- Title card
- Directed by: R. K. Selvamani
- Written by: R. S. Bhuvan (dialogues)
- Screenplay by: R. K. Selvamani
- Story by: R. K. Selvamani
- Produced by: Nambirajan Yadav
- Starring: Sarathkumar; Vijayashanti;
- Cinematography: Saroojpaadhi
- Edited by: Anil Malnad
- Music by: Ilaiyaraaja
- Production company: Ganesh Films
- Release date: 1 May 1999;
- Running time: 155 minutes
- Country: India
- Language: Tamil

= Rajasthan (film) =

1999 Indian film by R.K. Selvamani

Rajasthan (/rɑːdʒəsθɑːn/) is a 1999 Indian Tamil-language action thriller film directed and co-written by R. K. Selvamani. The film stars Sarathkumar and Vijayashanti. It was released on 1 May 1999.

== Plot ==

When terrorists infiltrate India to attack nuclear scientists, the government forms a special task force that includes top policemen and a policewoman.

==Production==
The film's launch and inaugural shoot took place at YMCA Grounds, Chennai.

== Soundtrack ==
Soundtrack was composed by Ilaiyaraaja.

Track listing
| No. | Title | Singer(s) | Length |
|---|---|---|---|
| 1. | "Jai Jawan" | Arunmozhi, T. L. Maharajan |  |
| 2. | "Machan" | S. Janaki, K. S. Chithra |  |
| 3. | "Jil Jilara" | Mano, Sunandha |  |
| 4. | "Sorgathil" | Shankar Mahadevan, Bhavatharini |  |
| 5. | "Siragadikkra" | S. N. Surendar |  |
| 6. | "Pennendral" | Unnikrishnan, Sujatha |  |

== Release and reception ==
Rajasthan was released on 1 May 1999, delayed from April.
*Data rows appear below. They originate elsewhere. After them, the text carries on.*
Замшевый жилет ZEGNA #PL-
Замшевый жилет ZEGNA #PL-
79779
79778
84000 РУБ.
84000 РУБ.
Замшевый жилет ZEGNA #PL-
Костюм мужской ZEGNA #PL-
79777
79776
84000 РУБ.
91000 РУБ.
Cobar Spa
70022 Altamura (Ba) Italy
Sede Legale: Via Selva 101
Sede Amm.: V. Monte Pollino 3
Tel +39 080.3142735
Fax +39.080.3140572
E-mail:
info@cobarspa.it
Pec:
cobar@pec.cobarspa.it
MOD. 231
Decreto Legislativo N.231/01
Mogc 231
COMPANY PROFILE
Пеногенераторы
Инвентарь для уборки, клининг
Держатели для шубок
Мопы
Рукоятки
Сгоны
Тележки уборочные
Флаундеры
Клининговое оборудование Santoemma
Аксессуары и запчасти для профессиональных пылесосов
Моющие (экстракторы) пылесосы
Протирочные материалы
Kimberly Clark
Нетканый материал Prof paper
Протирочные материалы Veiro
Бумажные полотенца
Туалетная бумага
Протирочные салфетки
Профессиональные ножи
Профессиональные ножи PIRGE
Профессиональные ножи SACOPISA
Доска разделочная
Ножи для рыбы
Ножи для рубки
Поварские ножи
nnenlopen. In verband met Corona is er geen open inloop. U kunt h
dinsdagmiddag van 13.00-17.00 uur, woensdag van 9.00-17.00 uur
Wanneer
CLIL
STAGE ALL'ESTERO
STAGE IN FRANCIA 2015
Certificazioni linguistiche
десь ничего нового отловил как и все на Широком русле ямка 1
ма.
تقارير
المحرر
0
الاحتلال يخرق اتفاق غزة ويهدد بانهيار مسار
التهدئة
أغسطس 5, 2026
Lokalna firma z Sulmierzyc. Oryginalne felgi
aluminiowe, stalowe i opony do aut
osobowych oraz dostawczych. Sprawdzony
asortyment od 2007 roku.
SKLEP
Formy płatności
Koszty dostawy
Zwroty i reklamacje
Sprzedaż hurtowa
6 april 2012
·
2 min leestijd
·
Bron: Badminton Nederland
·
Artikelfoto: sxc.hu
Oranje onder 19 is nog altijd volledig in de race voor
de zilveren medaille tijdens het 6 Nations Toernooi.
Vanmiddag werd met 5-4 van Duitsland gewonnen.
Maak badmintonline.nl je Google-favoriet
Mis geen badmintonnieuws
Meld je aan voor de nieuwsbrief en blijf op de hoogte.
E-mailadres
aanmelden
K. P. S. of Kalki praised Ilaiyaraaja's background score and found Sarathkumar's fights and his duet with Vijayshanthi as funnier and concluded the reality is that Pokhran, which did not help Vajpayee, is not going to help Selvamani. K. N. Vijiyan of New Straits Times said the film "should appeal to all those who like plenty of action and Sarath Kumar fans". D. S. Ramanujam of The Hindu wrote, "Sarath Kumar is hampered by inadequate support from the screenplay and dialogue".